**TASK DATA**

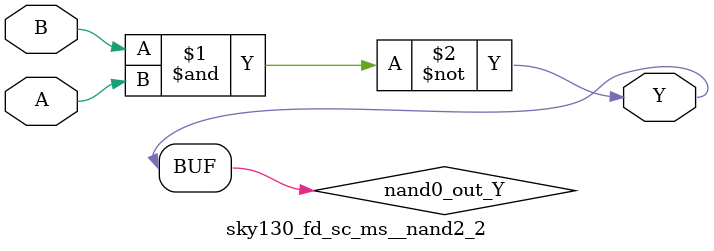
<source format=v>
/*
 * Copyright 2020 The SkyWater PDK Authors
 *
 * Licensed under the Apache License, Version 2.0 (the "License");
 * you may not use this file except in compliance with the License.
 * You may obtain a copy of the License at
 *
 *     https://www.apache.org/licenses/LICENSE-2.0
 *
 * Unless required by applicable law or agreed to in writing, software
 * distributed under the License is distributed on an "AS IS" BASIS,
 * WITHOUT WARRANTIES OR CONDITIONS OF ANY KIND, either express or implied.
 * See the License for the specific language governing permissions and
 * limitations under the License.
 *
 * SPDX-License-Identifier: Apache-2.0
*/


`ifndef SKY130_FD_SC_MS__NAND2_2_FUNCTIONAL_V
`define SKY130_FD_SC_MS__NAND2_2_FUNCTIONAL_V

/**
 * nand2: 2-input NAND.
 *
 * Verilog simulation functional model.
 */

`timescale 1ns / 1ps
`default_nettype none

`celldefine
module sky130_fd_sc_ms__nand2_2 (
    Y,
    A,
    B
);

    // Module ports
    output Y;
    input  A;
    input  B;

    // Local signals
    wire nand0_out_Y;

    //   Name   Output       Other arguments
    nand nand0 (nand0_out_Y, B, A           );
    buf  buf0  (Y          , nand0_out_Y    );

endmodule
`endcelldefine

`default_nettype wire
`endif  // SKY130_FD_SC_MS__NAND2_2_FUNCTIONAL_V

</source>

...

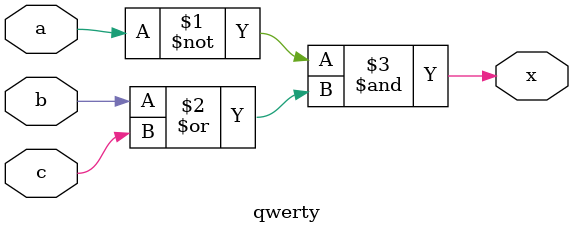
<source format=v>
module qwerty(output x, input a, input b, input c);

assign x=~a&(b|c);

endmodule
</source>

**WORK ORDER**
Among the lines above, find those with the word "wire" and list them.

**EXERCISE RESULT**
    wire nand0_out_Y;
`default_nettype wire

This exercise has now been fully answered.